------ EXTRACTED DATA ------

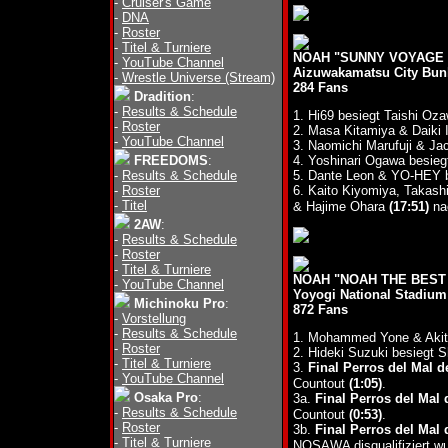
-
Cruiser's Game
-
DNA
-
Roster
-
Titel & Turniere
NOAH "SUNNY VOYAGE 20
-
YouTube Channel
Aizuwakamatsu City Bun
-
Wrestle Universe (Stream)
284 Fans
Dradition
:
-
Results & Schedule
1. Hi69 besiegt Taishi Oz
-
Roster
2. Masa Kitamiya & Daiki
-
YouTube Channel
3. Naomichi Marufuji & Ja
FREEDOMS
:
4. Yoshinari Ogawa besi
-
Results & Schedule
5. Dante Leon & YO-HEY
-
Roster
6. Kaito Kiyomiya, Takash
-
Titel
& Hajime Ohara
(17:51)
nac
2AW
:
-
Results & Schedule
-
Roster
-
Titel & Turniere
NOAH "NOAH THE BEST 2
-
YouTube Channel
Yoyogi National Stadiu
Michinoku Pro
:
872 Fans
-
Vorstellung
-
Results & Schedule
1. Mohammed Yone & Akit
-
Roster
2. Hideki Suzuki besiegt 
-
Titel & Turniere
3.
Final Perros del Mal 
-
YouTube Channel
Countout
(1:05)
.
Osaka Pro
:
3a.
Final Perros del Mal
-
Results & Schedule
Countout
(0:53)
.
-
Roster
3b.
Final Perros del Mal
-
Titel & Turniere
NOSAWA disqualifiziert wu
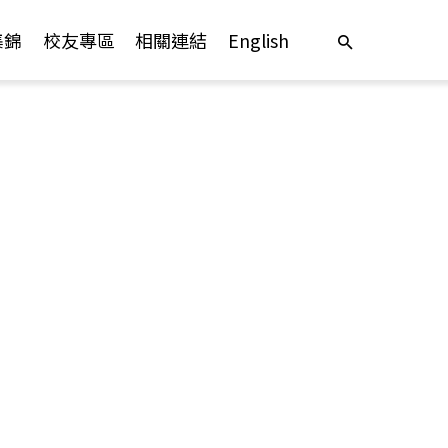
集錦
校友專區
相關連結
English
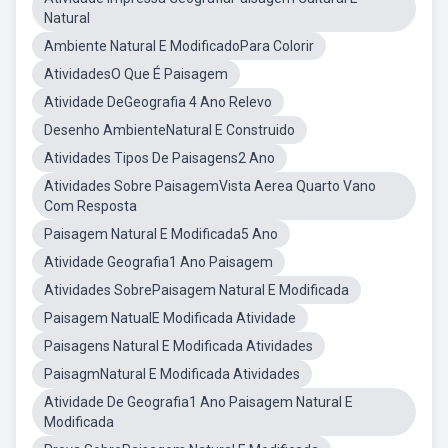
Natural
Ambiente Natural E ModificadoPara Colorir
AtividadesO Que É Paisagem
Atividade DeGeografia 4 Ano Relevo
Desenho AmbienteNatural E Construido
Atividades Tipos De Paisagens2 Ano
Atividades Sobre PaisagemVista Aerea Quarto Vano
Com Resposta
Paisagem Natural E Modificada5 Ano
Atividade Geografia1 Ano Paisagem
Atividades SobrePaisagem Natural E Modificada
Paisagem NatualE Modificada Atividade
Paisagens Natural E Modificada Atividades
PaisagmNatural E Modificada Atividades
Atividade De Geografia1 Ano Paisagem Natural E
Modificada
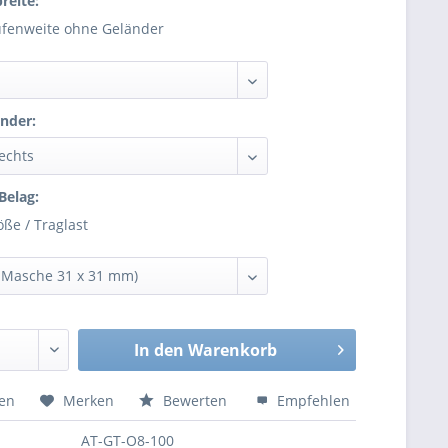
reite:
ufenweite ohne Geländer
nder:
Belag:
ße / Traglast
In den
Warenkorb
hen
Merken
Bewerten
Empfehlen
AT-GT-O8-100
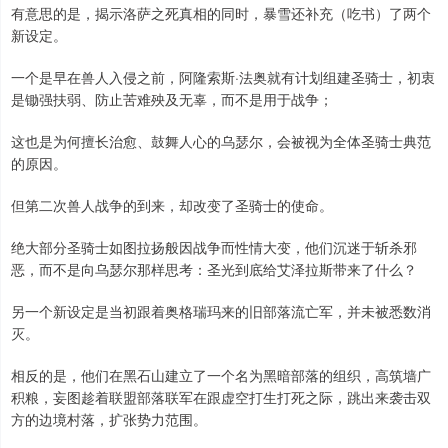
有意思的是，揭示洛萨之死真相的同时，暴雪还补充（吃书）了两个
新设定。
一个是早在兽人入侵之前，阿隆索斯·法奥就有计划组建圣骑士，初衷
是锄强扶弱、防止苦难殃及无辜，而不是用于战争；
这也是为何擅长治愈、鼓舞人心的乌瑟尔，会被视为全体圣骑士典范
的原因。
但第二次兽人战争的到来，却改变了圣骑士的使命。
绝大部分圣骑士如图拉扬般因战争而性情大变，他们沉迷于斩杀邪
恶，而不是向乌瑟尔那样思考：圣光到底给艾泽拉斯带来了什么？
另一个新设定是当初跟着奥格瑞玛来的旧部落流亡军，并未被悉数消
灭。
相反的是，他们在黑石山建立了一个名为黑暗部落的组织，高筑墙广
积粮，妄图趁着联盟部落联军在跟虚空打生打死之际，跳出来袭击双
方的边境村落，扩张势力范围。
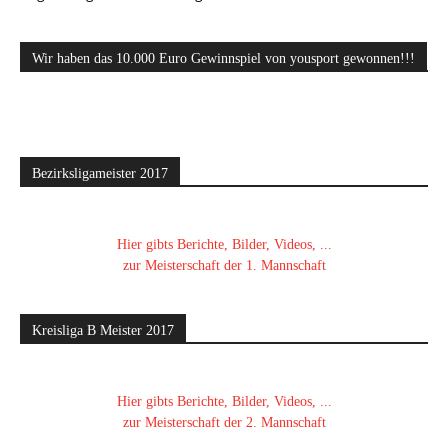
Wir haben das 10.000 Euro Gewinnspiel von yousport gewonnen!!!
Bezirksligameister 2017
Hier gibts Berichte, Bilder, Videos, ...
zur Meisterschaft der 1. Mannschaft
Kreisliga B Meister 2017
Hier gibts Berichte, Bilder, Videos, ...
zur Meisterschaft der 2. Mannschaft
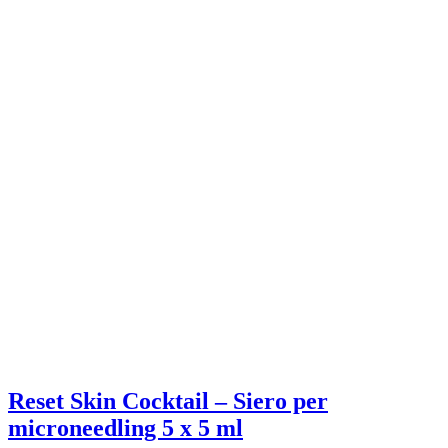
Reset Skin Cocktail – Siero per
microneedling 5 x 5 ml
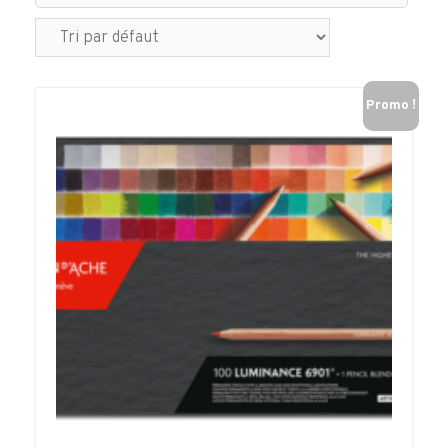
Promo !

------

## ASSIGNED TASK
Across the entries above, find each line with the word "Mannschaft" and please copy it out.

## SOLUTION TO THIS PROBLEM
zur Meisterschaft der 1. Mannschaft
zur Meisterschaft der 2. Mannschaft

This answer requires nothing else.